Il libro ripercorre la carriera del “Songpoet” (l’appellativo è anche il titolo di un recente docufilm dedicato ad Andersen diretto da Paul Lamont) attraverso sei decenni e offre al lettore una presentazione dell’artista da molteplici punti di vista: attraverso le sue stesse parole, tramite una selezione di testi delle sue canzoni più amate – da Violets of Dawn a Salt on Your Skin – e tramite il contributo di numerosi scrittori, giornalisti, docenti e musicisti, tra i quali Anthony De Curtis, Gregory Dowling, Michele Gazich e Paolo Vites.
La sequenza di capitoli in italiano, in inglese o bilingue, con il testo originale a fronte, delinea un ritratto complesso e sfaccettato del cantautore, i cui tratti distintivi sono la profonda cultura, una passione insaziabile per la lettura e il bisogno di ricercare sempre nuovi stimoli, anche attraverso i viaggi e i trasferimenti: Andersen, infatti, dopo aver vissuto negli anni Ottanta in Norvegia, risiede ora stabilmente in Olanda con la moglie Inge.

※ ※ ※

> _RICHIESTA SCRITTA_
Ricopia tale e quale il passo del testo sul libro dedicato ad Andersen da "Il libro ripercorre" a "e Paolo Vites.".

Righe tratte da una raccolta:
※ ※ ※

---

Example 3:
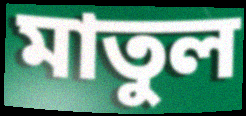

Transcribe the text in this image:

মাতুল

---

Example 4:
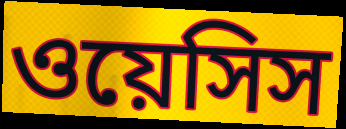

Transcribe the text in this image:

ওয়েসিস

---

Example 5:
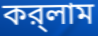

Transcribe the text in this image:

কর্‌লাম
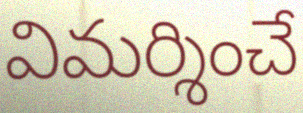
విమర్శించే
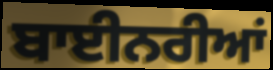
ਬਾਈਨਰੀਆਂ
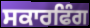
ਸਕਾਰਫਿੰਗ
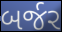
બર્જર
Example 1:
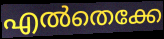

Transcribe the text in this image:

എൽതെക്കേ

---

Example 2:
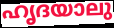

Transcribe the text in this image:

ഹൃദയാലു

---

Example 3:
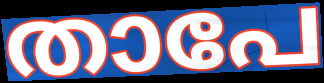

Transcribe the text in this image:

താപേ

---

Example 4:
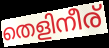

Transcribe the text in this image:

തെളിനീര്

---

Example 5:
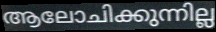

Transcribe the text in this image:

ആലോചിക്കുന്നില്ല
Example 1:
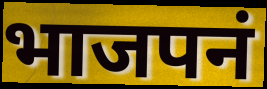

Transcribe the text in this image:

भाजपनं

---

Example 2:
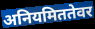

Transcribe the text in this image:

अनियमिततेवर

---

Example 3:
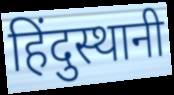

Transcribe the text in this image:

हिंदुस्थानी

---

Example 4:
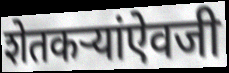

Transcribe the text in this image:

※ ※ ※

> _LA SOLUZIONE_
Il libro ripercorre la carriera del “Songpoet” (l’appellativo è anche il titolo di un recente docufilm dedicato ad Andersen diretto da Paul Lamont) attraverso sei decenni e offre al lettore una presentazione dell’artista da molteplici punti di vista: attraverso le sue stesse parole, tramite una selezione di testi delle sue canzoni più amate – da Violets of Dawn a Salt on Your Skin – e tramite il contributo di numerosi scrittori, giornalisti, docenti e musicisti, tra i quali Anthony De Curtis, Gregory Dowling, Michele Gazich e Paolo Vites.